PROVIDED INFORMATION below:

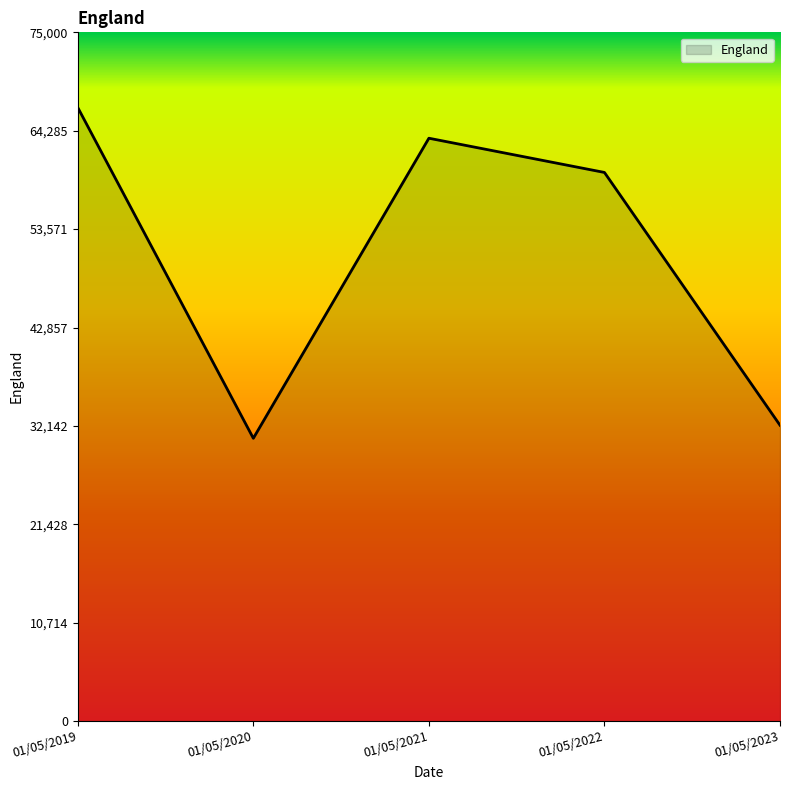

List the labels in order of value, largest first.

01/05/2019, 01/05/2021, 01/05/2022, 01/05/2023, 01/05/2020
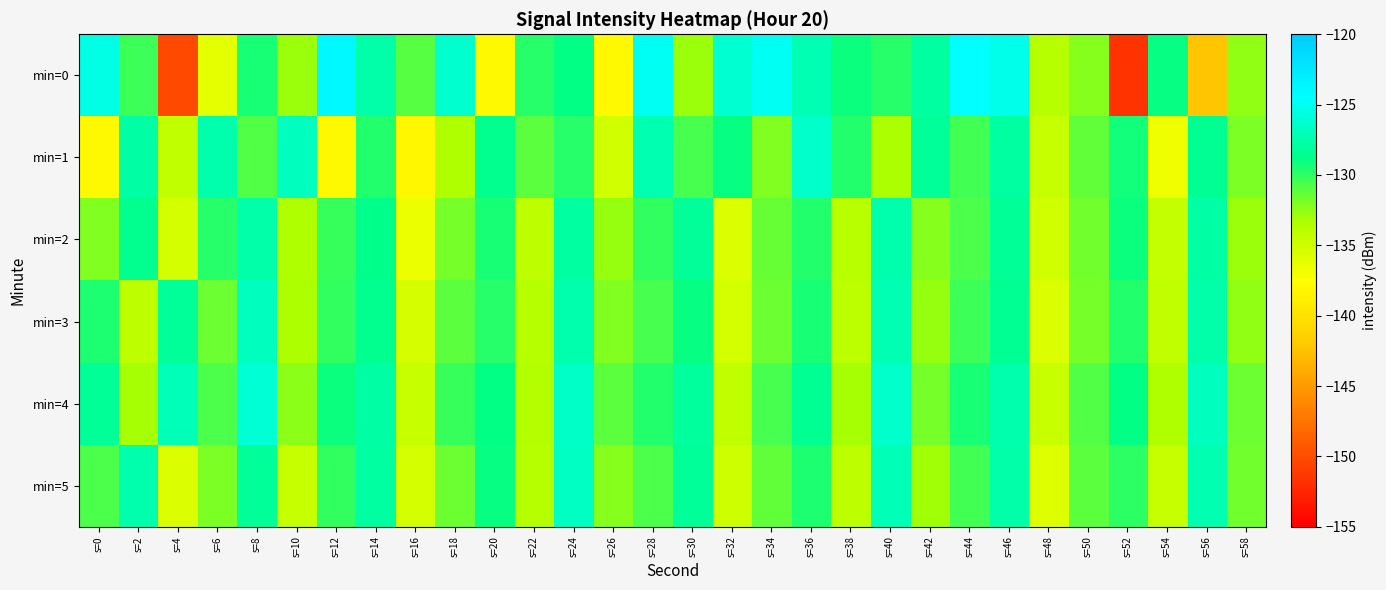

Reading right to left, extract all data points from this chart.

min=0: s=58=-132.5	s=56=-142.2	s=54=-128.9	s=52=-151.6	s=50=-132.3	s=48=-133.7	s=46=-125.1	s=44=-124.4	s=42=-127.9	s=40=-129.8	s=38=-129.1	s=36=-127.1	s=34=-124.9	s=32=-126.1	s=30=-132.7	s=28=-124.9	s=26=-138.0	s=24=-128.8	s=22=-129.8	s=20=-138.0	s=18=-126.2	s=16=-131.1	s=14=-127.5	s=12=-123.9	s=10=-132.8	s=8=-129.4	s=6=-136.1	s=4=-150.3	s=2=-130.4	s=0=-125.4
min=1: s=58=-131.9	s=56=-128.4	s=54=-136.7	s=52=-129.2	s=50=-131.3	s=48=-134.6	s=46=-127.8	s=44=-130.5	s=42=-128.1	s=40=-133.2	s=38=-129.7	s=36=-126.4	s=34=-132.1	s=32=-128.9	s=30=-130.6	s=28=-127.3	s=26=-135.1	s=24=-129.8	s=22=-131.2	s=20=-128.5	s=18=-133.4	s=16=-138.2	s=14=-129.7	s=12=-138.0	s=10=-126.8	s=8=-130.9	s=6=-127.4	s=4=-134.3	s=2=-127.7	s=0=-138.0
min=2: s=58=-132.8	s=56=-127.7	s=54=-134.4	s=52=-129.1	s=50=-131.7	s=48=-135.1	s=46=-128.3	s=44=-130.8	s=42=-132.3	s=40=-127.5	s=38=-133.9	s=36=-129.6	s=34=-131.4	s=32=-135.7	s=30=-128.2	s=28=-130.1	s=26=-132.6	s=24=-127.9	s=22=-134.1	s=20=-129.3	s=18=-131.8	s=16=-136.5	s=14=-128.7	s=12=-130.2	s=10=-133.4	s=8=-127.6	s=6=-129.8	s=4=-135.3	s=2=-128.5	s=0=-132.1
min=3: s=58=-132.5	s=56=-127.6	s=54=-134.3	s=52=-129.7	s=50=-131.8	s=48=-135.6	s=46=-128.4	s=44=-130.3	s=42=-132.7	s=40=-127.2	s=38=-134.0	s=36=-129.3	s=34=-131.5	s=32=-135.2	s=30=-128.9	s=28=-130.6	s=26=-132.1	s=24=-127.4	s=22=-133.7	s=20=-129.8	s=18=-131.1	s=16=-135.4	s=14=-128.6	s=12=-130.0	s=10=-133.3	s=8=-126.8	s=6=-131.6	s=4=-128.1	s=2=-134.2	s=0=-129.5
min=4: s=58=-131.6	s=56=-126.7	s=54=-133.4	s=52=-128.8	s=50=-130.9	s=48=-134.7	s=46=-127.5	s=44=-129.4	s=42=-131.8	s=40=-126.3	s=38=-133.1	s=36=-128.4	s=34=-130.6	s=32=-134.3	s=30=-128.0	s=28=-129.7	s=26=-131.2	s=24=-126.5	s=22=-133.6	s=20=-128.8	s=18=-130.2	s=16=-134.5	s=14=-127.7	s=12=-129.1	s=10=-132.4	s=8=-125.9	s=6=-130.7	s=4=-127.0	s=2=-133.1	s=0=-128.3
min=5: s=58=-131.7	s=56=-127.3	s=54=-134.6	s=52=-129.9	s=50=-131.1	s=48=-135.8	s=46=-127.6	s=44=-130.4	s=42=-132.9	s=40=-127.1	s=38=-134.2	s=36=-129.5	s=34=-131.3	s=32=-135.0	s=30=-128.1	s=28=-130.8	s=26=-132.3	s=24=-126.6	s=22=-133.8	s=20=-129.0	s=18=-131.6	s=16=-135.3	s=14=-127.8	s=12=-130.1	s=10=-134.5	s=8=-128.2	s=6=-131.9	s=4=-135.6	s=2=-127.4	s=0=-130.7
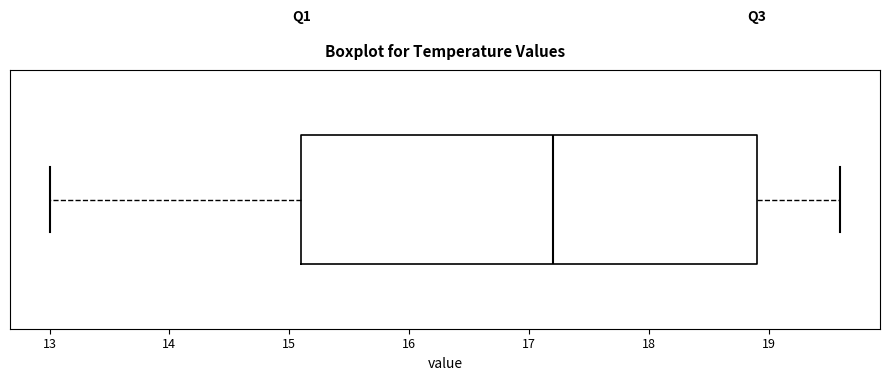

Read this box plot against the x-axis: the position of the median line, the range covered by the box, and the ends of both whiskers. The values are not printed on the chart, so give them approximately, as read against the axis.

median 17.2, box 15.1 to 18.9, whiskers 13.0 to 19.6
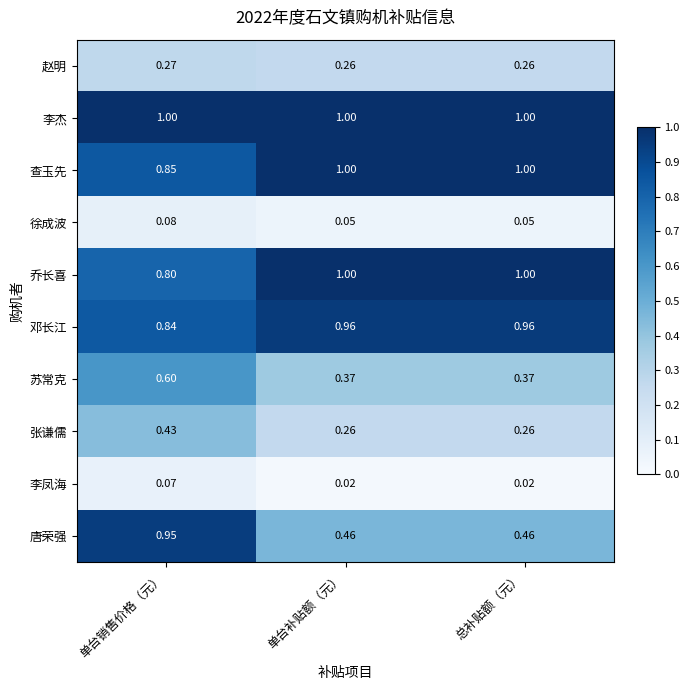

Which series changed the most between 单台销售价格（元） and 总补贴额（元）?

唐荣强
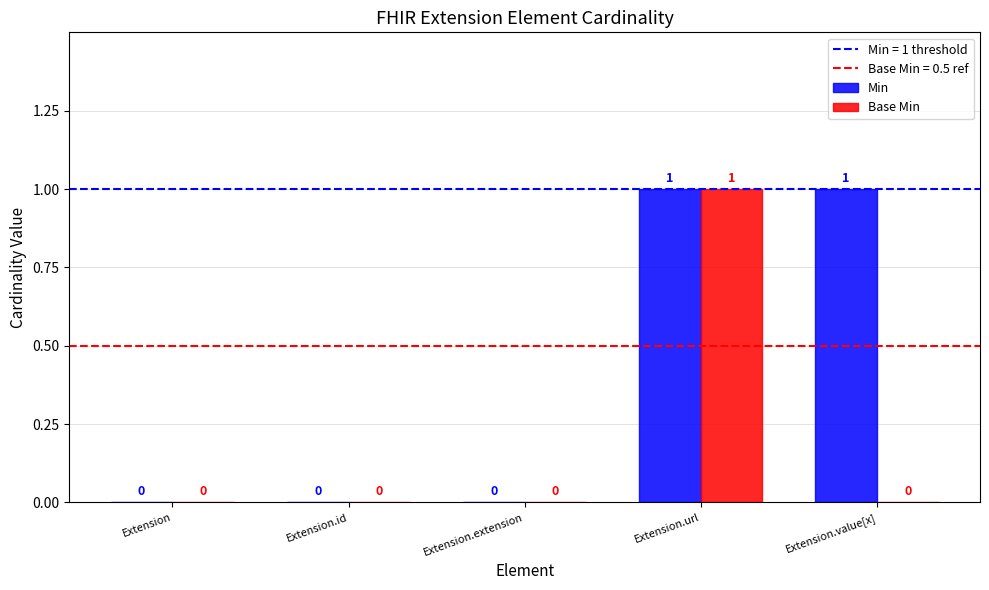

Which series has the largest total across all categories?

Min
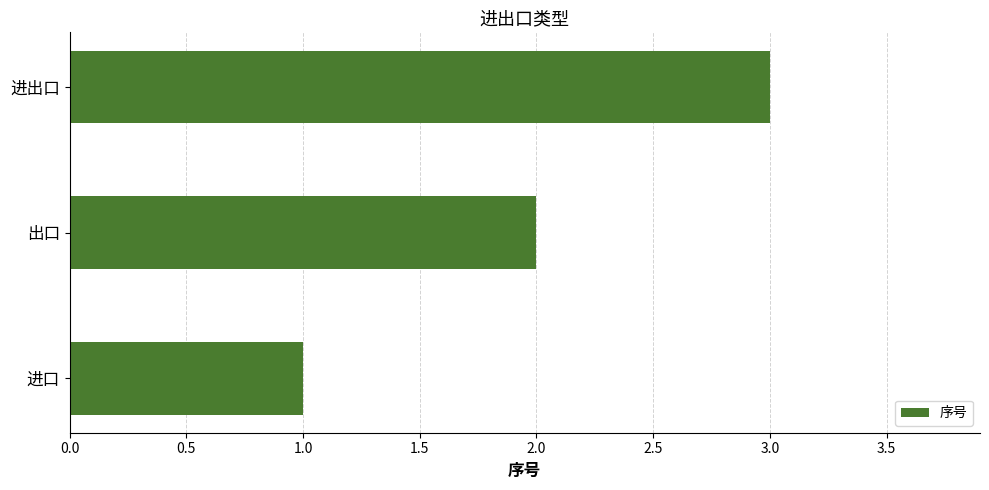

Which label corresponds to the largest value in the chart?

进出口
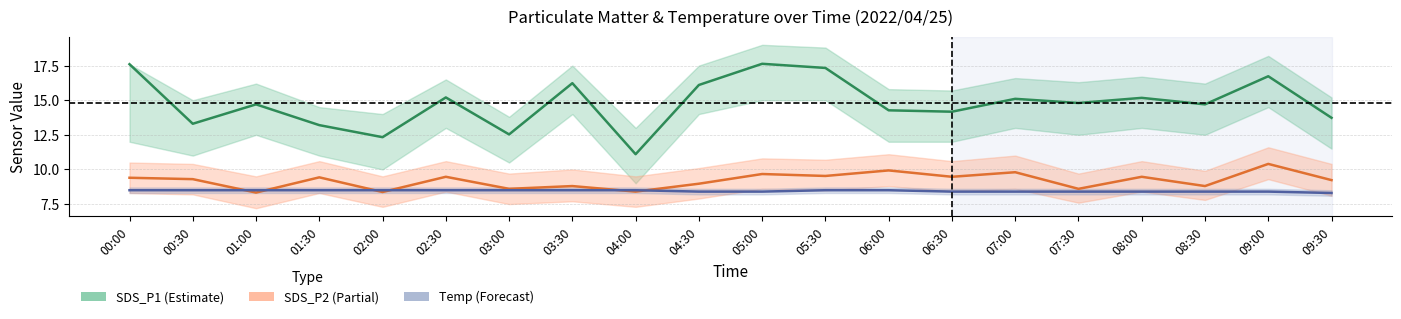

What is the difference between the maximum and second lowest values in the Temp series?

0.1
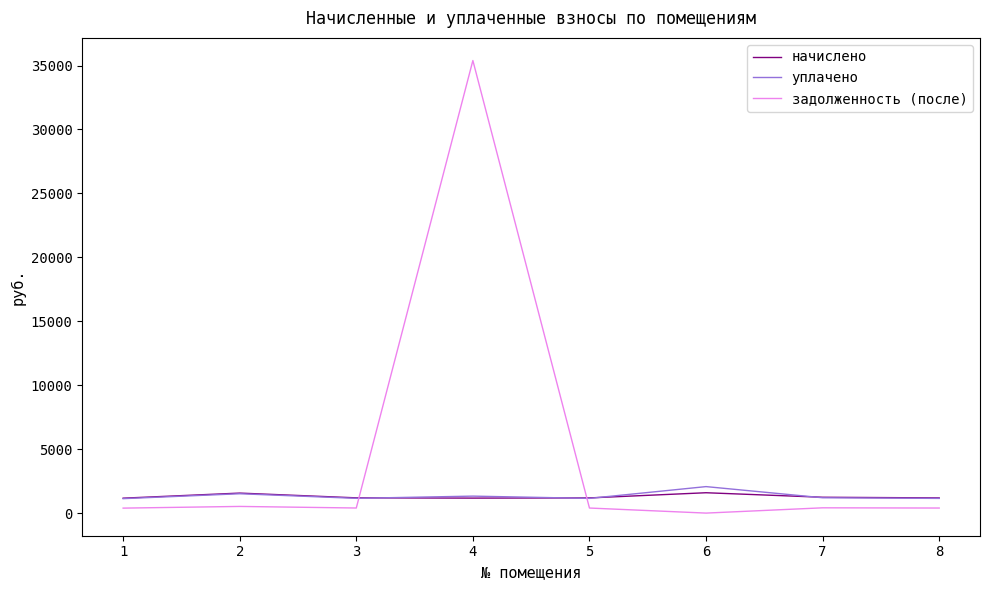

True or false: задолженность (после) and начислено cross at least once.

True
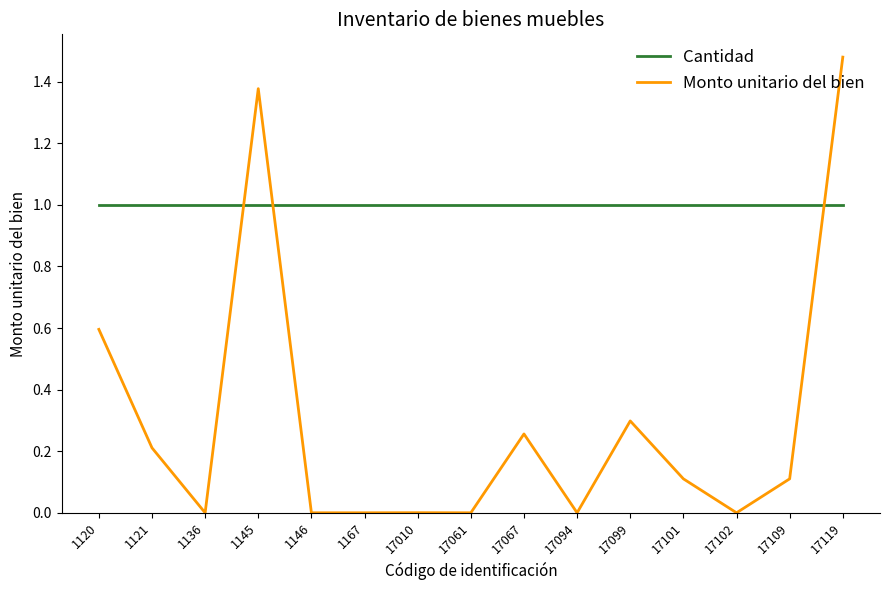

Does the chart have visible grid lines?

No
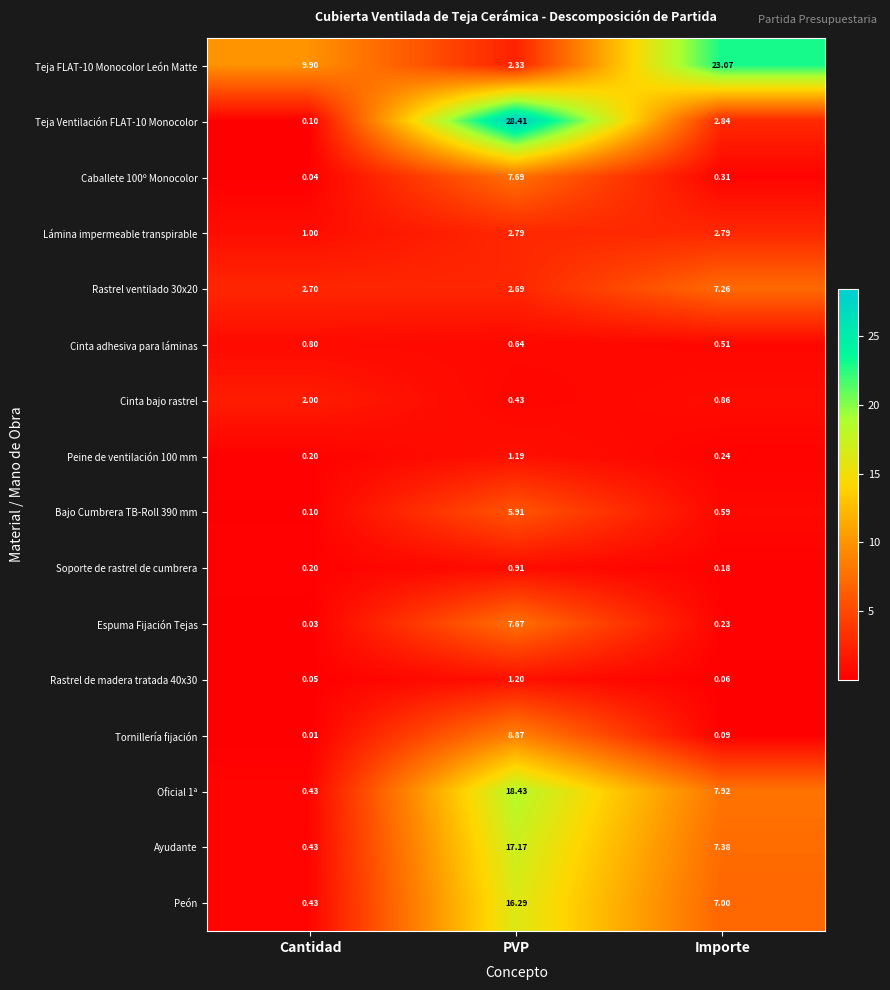

At how many categories does at least one series exceed 21?

2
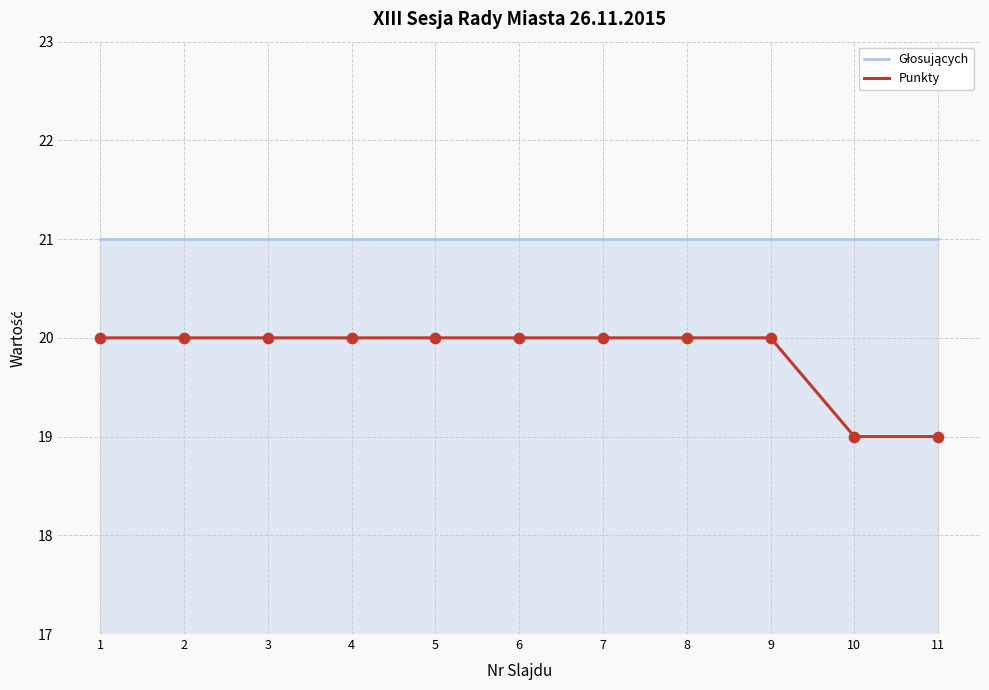

What is the total value across all series at 8?

41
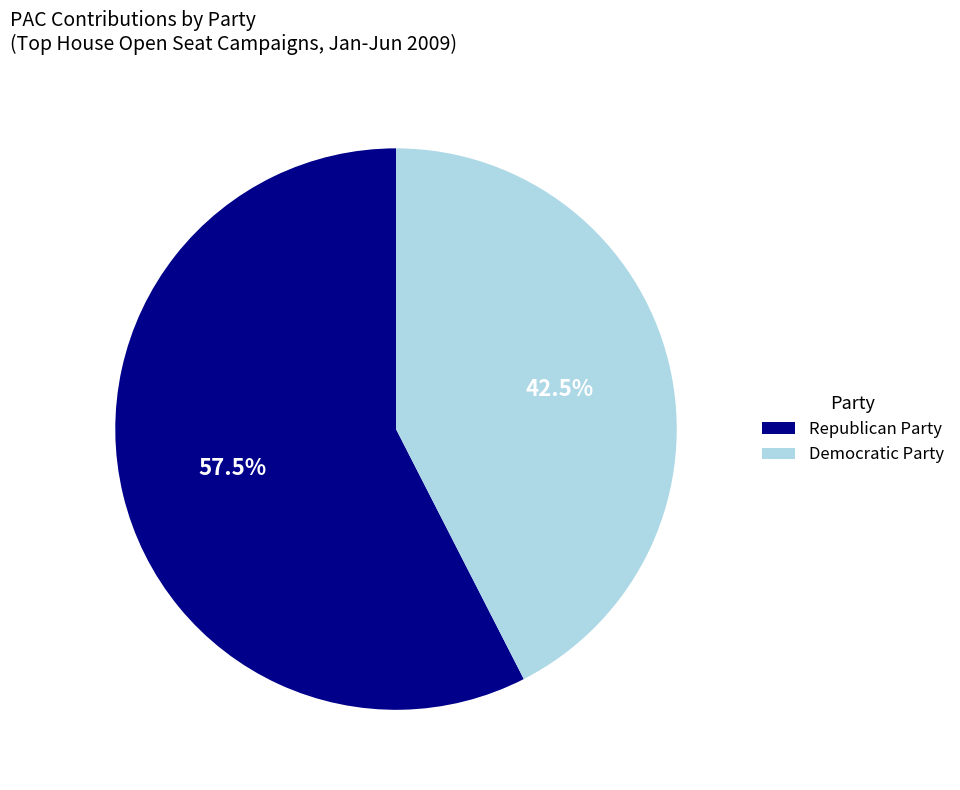

Which has a higher value, Democratic Party or Republican Party?

Republican Party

End of PROVIDED INFORMATION.

(TO DO): Could you copy out every line of the records, from the line containing "median 17.2, box" through the end of the records, without changing a character and leaving out the pictures?

(EXERCISE RESULT):
median 17.2, box 15.1 to 18.9, whiskers 13.0 to 19.6

Which series changed the most between 单台销售价格（元） and 总补贴额（元）?

唐荣强

Which series has the largest total across all categories?

Min

Which label corresponds to the largest value in the chart?

进出口

What is the difference between the maximum and second lowest values in the Temp series?

0.1

True or false: задолженность (после) and начислено cross at least once.

True

Does the chart have visible grid lines?

No

At how many categories does at least one series exceed 21?

2

What is the total value across all series at 8?

41

Which has a higher value, Democratic Party or Republican Party?

Republican Party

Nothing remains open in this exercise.